Lors de sa sortie en 2003, Lost in translation, le film de Sofia Coppola, dans lequel deux Américains paumés, Bill Murray et Scarlett Johansson, cherchaient à se ressourcer à Tokyo sans pour autant y parvenir, avait suscité l’intérêt du public en raison notamment du regard que la réalisatrice avait porté sur la capitale japonaise. Elle avait surtout mis l’accent sur la ville électrique et la jeunesse désireuse de profiter des nombreuses activités nocturnes à sa disposition. Malgré son gigantisme incarné par les immeubles, Tokyo conservait dans ce film une dimension humaine pour le moins inattendue.
Cinq ans plus tard, la mégalopole japonaise est de nouveau au centre d’un film présenté cette année à Cannes dans la sélection Un Certain regard. Réalisé à l’initiative de deux producteurs japonais installés en France, Yoshitake Michiko et Sawada Masa, Tokyo ! est un film atypique par sa forme et par son sujet même si le film à sketchs revient à la mode et si les villes deviennent des thèmes cinématographiques à part entière (cf. Paris je t’aime sélectionné à Cannes en 2007). En confiant aux Français Leos Carax et Michel Gondry ainsi qu’au Coréen Bong Joon-ho le soin de réaliser individuellement et sans concertation commune un court métrage sur leur perception de Tokyo, les producteurs ont pris le risque d’aboutir à une œuvre sans queue ni tête et faite de bric et de broc.

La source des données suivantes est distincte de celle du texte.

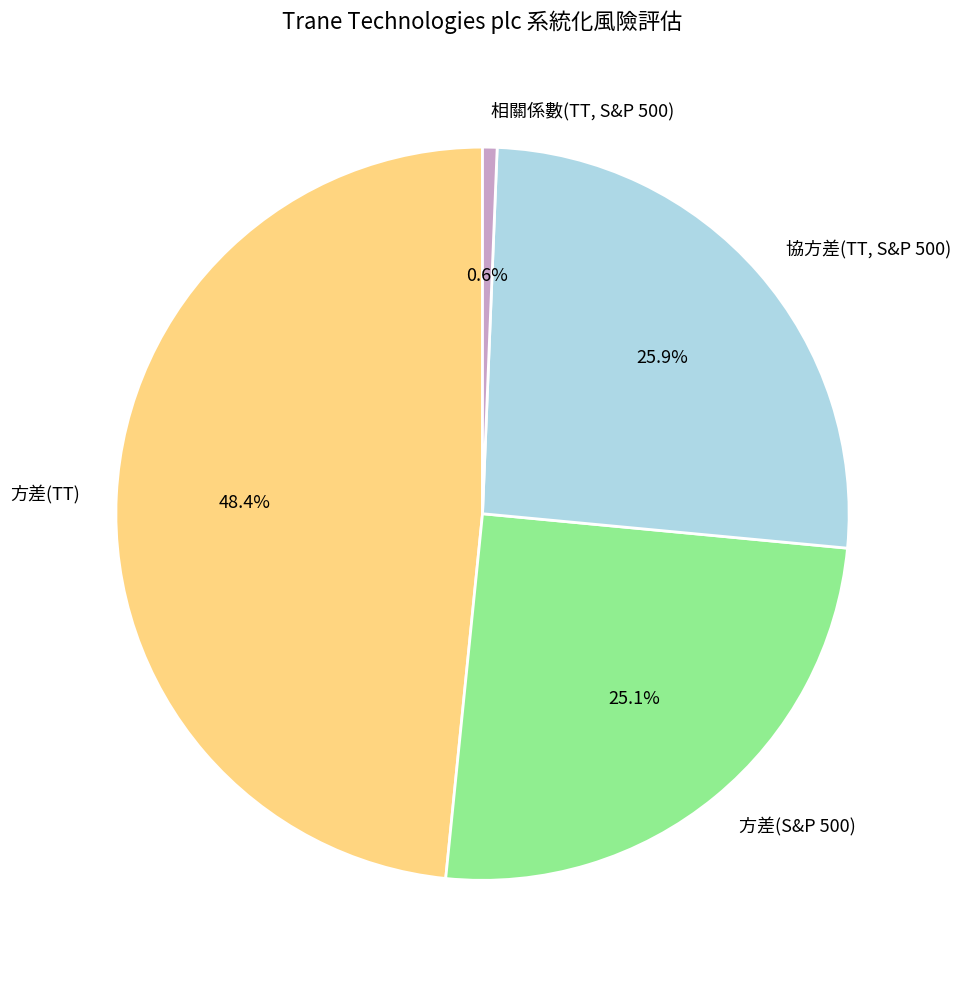

Which slice is the smallest?

相關係數(TT, S&P 500)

C’était sans compter sur le talent des trois cinéastes qui ont en définitive réussi à donner une cohérence au projet dans son ensemble. Chacun à leur manière, ils présentent une ville déshumanisée. Interior design, le film de Michel Gondry, dont on connaît la fertile imagination depuis Eternal Sunshine of the Spotless Mind, est en quelque sorte une réponse à Lost in translation. Il met en scène un jeune couple de Japonais qui s’installe à Tokyo. Le jeune homme veut devenir réalisateur tandis que sa fiancée a le sentiment de perdre le contrôle de sa vie. Tous les deux se noient dans cette ville sans repères, jusqu’à ce que la jeune femme, trop seule, devienne l’objet d’une étrange transformation. Avec Merde, Leos Carax explore le bizarre avec une mystérieuse créature sortie des égouts pour terroriser la population. Même si l’on perçoit dans la démarche de Gondry et Carax un attachement pour la ville, il manque ce supplément d’âme que Bong Joon-ho, le réalisateur de Memories of Murder et The Host, donne avec son personnage qui vit pourtant coupé du monde dans son appartement jusqu’au jour où il tombe amoureux. Dans ce dernier épisode intitulé Shaking Tokyo, la ville finit par disparaître au profit de l’être humain qui a la possibilité de transcender toutes les limites grâce aux sentiments. Encore faut-il qu’il le veuille.
Tokyo ! est une œuvre rare qu’il serait vraiment dommage de négliger.
Claude Leblanc
Tokyo !, un film de Michel Gondry, Leos Carax, et Bong Joon-ho. 1h45. Dist. Haut et Court. Sortie le 15 octobre.